Dirty Beaches is the solo project of Taiwan native Alex Zhang Hungtai. It's interesting to note his origin, because when listening to Badlands it's easy to forget you're listening to a man of Taiwanese descent, and not the offspring of say-- Roy Orbison or Ian Curtis. Badlands is essentially his first proper album after a series of admirable, but limited LPs and cassettes on smaller labels. Hungtai appropriately tones down the caustic elements of his preceding work resulting in Badlands; an atmospheric set of hauntingly saturated lo-fi, fluently balancing a fine line between experimental abrasiveness and hallucinogenic pop.
Throughout most of Badlands, vintage guitar loops dwell in its vignette of ghostly 50s parlour shops and oil stations. The first three tracks all utilize that quality to accent their subtle rhythms. Opener "Speedway King" gradually revolves a series of fragmented machine loops under a steamy drone, before a train blows loudly in the distance; allowing the rest of the album access through its spectral railway. "Horses" guides that cold, repetitive nature through a friendlier route, until the album's grooviest-- "Sweet 17"-- tightly rides a 60s surf riff, evoking drowsy polaroids of sun-soaked beaches. Hungtai croons his dusty pipes throughout these songs, and for the most part he's indecipherable; achieving a consistent phantom-like status in the process.
The album is most effective near the end of its relatively short run time, on the tracks "True Blue" and "Lord Knows Best". These are somewhat different entities compared to the often unsettling nature of the tracks that surround them. "Lord Knows Best" features an innocent sounding piano melody as Hungtai grieves lost love, sorrow, and forgiveness, until a subtle harmony mends the distress to a haunting melancholy.

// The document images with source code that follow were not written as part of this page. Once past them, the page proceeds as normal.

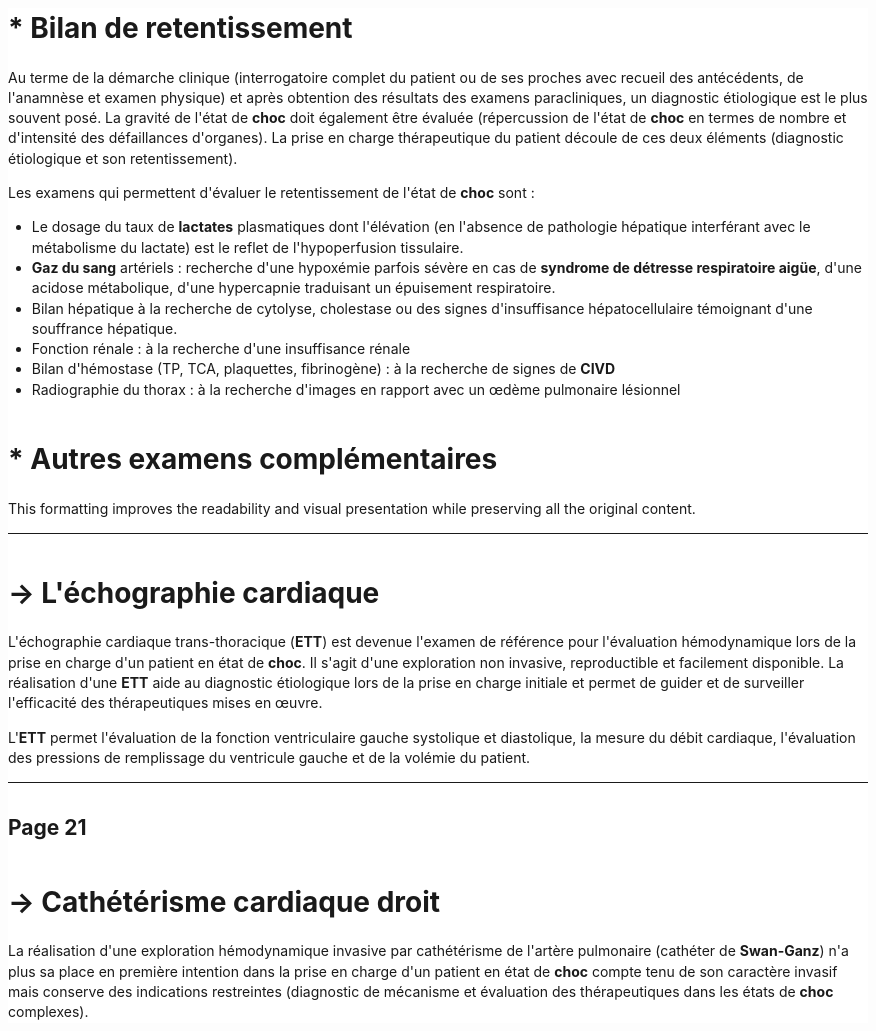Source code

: # * Bilan de retentissement

Au terme de la démarche clinique (interrogatoire complet du patient ou de ses proches avec recueil des antécédents, de l'anamnèse et examen physique) et après obtention des résultats des examens paracliniques, un diagnostic étiologique est le plus souvent posé. La gravité de l'état de **choc** doit également être évaluée (répercussion de l'état de **choc** en termes de nombre et d'intensité des défaillances d'organes). La prise en charge thérapeutique du patient découle de ces deux éléments (diagnostic étiologique et son retentissement).

Les examens qui permettent d'évaluer le retentissement de l'état de **choc** sont :

- Le dosage du taux de **lactates** plasmatiques dont l'élévation (en l'absence de pathologie hépatique interférant avec le métabolisme du lactate) est le reflet de l'hypoperfusion tissulaire.
- **Gaz du sang** artériels : recherche d'une hypoxémie parfois sévère en cas de **syndrome de détresse respiratoire aigüe**, d'une acidose métabolique, d'une hypercapnie traduisant un épuisement respiratoire.
- Bilan hépatique à la recherche de cytolyse, cholestase ou des signes d'insuffisance hépatocellulaire témoignant d'une souffrance hépatique.
- Fonction rénale : à la recherche d'une insuffisance rénale
- Bilan d'hémostase (TP, TCA, plaquettes, fibrinogène) : à la recherche de signes de **CIVD**
- Radiographie du thorax : à la recherche d'images en rapport avec un œdème pulmonaire lésionnel

# * Autres examens complémentaires


This formatting improves the readability and visual presentation while preserving all the original content.

---


# $\rightarrow$ L'échographie cardiaque

L'échographie cardiaque trans-thoracique (**ETT**) est devenue l'examen de référence pour l'évaluation hémodynamique lors de la prise en charge d'un patient en état de **choc**. Il s'agit d'une exploration non invasive, reproductible et facilement disponible. La réalisation d'une **ETT** aide au diagnostic étiologique lors de la prise en charge initiale et permet de guider et de surveiller l'efficacité des thérapeutiques mises en œuvre.

L'**ETT** permet l'évaluation de la fonction ventriculaire gauche systolique et diastolique, la mesure du débit cardiaque, l'évaluation des pressions de remplissage du ventricule gauche et de la volémie du patient.

---

## Page 21

# $\rightarrow$ Cathétérisme cardiaque droit

La réalisation d'une exploration hémodynamique invasive par cathétérisme de l'artère pulmonaire (cathéter de **Swan-Ganz**) n'a plus sa place en première intention dans la prise en charge d'un patient en état de **choc** compte tenu de son caractère invasif mais conserve des indications restreintes (diagnostic de mécanisme et évaluation des thérapeutiques dans les états de **choc** complexes).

It's the kind of song the credits roll to. Although, the most overwhelming moment on the album is "True Blue", where Hungtai sounds as if he's tributing the rolling landscapes of lost highways, as Elvis rises from the dead to preform one last set; in a smoky, velvet-furnished lounge for a few deserving fans.

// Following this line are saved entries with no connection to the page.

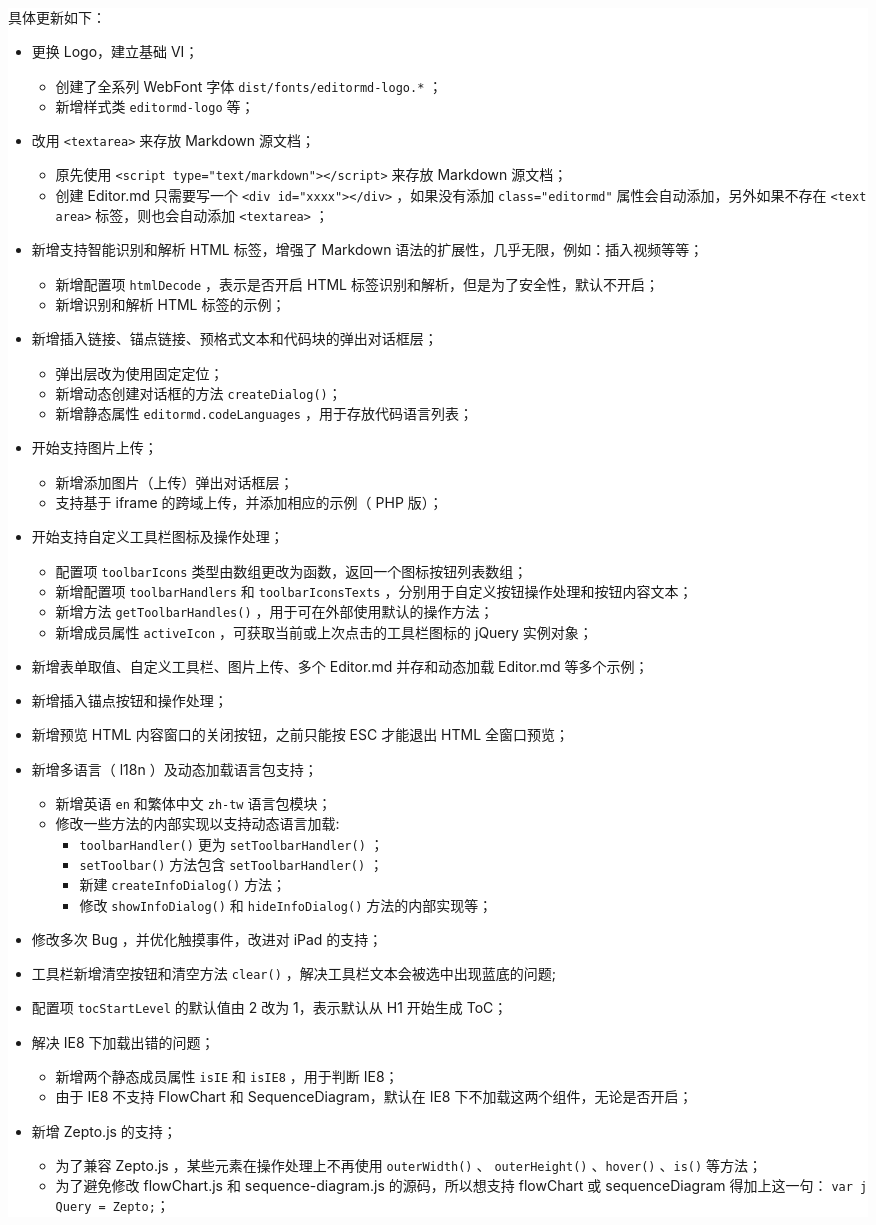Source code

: 具体更新如下：

- 更换 Logo，建立基础 VI；
    - 创建了全系列 WebFont 字体 `dist/fonts/editormd-logo.*` ；
    - 新增样式类 `editormd-logo` 等；

- 改用 `<textarea>` 来存放 Markdown 源文档；
    - 原先使用 `<script type="text/markdown"></script>` 来存放 Markdown 源文档；
    - 创建 Editor.md 只需要写一个 `<div id="xxxx"></div>` ，如果没有添加 `class="editormd"` 属性会自动添加，另外如果不存在 `<textarea>` 标签，则也会自动添加 `<textarea>` ；

- 新增支持智能识别和解析 HTML 标签，增强了 Markdown 语法的扩展性，几乎无限，例如：插入视频等等；
    - 新增配置项 `htmlDecode` ，表示是否开启 HTML 标签识别和解析，但是为了安全性，默认不开启；
    - 新增识别和解析 HTML 标签的示例；
    
- 新增插入链接、锚点链接、预格式文本和代码块的弹出对话框层；
    - 弹出层改为使用固定定位；
    - 新增动态创建对话框的方法 `createDialog()`；
    - 新增静态属性 `editormd.codeLanguages` ，用于存放代码语言列表；

- 开始支持图片上传；
    - 新增添加图片（上传）弹出对话框层；
    - 支持基于 iframe 的跨域上传，并添加相应的示例（ PHP 版）；
    
- 开始支持自定义工具栏图标及操作处理；
    - 配置项 `toolbarIcons` 类型由数组更改为函数，返回一个图标按钮列表数组；
    - 新增配置项 `toolbarHandlers` 和 `toolbarIconsTexts` ，分别用于自定义按钮操作处理和按钮内容文本；
    - 新增方法 `getToolbarHandles()` ，用于可在外部使用默认的操作方法；
    - 新增成员属性 `activeIcon` ，可获取当前或上次点击的工具栏图标的 jQuery 实例对象；
    
- 新增表单取值、自定义工具栏、图片上传、多个 Editor.md 并存和动态加载 Editor.md 等多个示例；

- 新增插入锚点按钮和操作处理；

- 新增预览 HTML 内容窗口的关闭按钮，之前只能按 ESC 才能退出 HTML 全窗口预览；

- 新增多语言（ l18n ）及动态加载语言包支持；
    - 新增英语 `en` 和繁体中文 `zh-tw` 语言包模块；
    - 修改一些方法的内部实现以支持动态语言加载:
        - `toolbarHandler()` 更为 `setToolbarHandler()` ；
        - `setToolbar()` 方法包含 `setToolbarHandler()` ；
        - 新建 `createInfoDialog()` 方法；
        - 修改 `showInfoDialog()` 和 `hideInfoDialog()` 方法的内部实现等；

- 修改多次 Bug ，并优化触摸事件，改进对 iPad 的支持；

- 工具栏新增清空按钮和清空方法 `clear()` ，解决工具栏文本会被选中出现蓝底的问题;

- 配置项 `tocStartLevel` 的默认值由 2 改为 1，表示默认从 H1 开始生成 ToC；

- 解决 IE8 下加载出错的问题；
    - 新增两个静态成员属性 `isIE` 和 `isIE8` ，用于判断 IE8；
    - 由于 IE8 不支持 FlowChart 和 SequenceDiagram，默认在 IE8 下不加载这两个组件，无论是否开启；

- 新增 Zepto.js 的支持；
    - 为了兼容 Zepto.js ，某些元素在操作处理上不再使用 `outerWidth()` 、 `outerHeight()` 、`hover()` 、`is()` 等方法；
    - 为了避免修改 flowChart.js 和 sequence-diagram.js 的源码，所以想支持 flowChart 或 sequenceDiagram 得加上这一句： `var jQuery = Zepto;`；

Badlands is an extremely promising album; securing a sense of excellence to come from Dirty Beaches in the future. The only thing holding the album back is a couple of its instrumentals; which sound like directionless experiments that don't to fully satisfy. Though these tracks as a whole work together effectively, each track pacing fluently into the next. At its core, Badlands is an album completely encased around its atmosphere; that thick haze of sentimental lust. Its varying moods throughout manage to melt into an equally gratifying impression of sorrow and reflection. In thought-- there's a man in the distance, behind the smoky veiled nostalgia and his foggy perspective, gray as night; he asks for acceptance, in an ever-confusing world.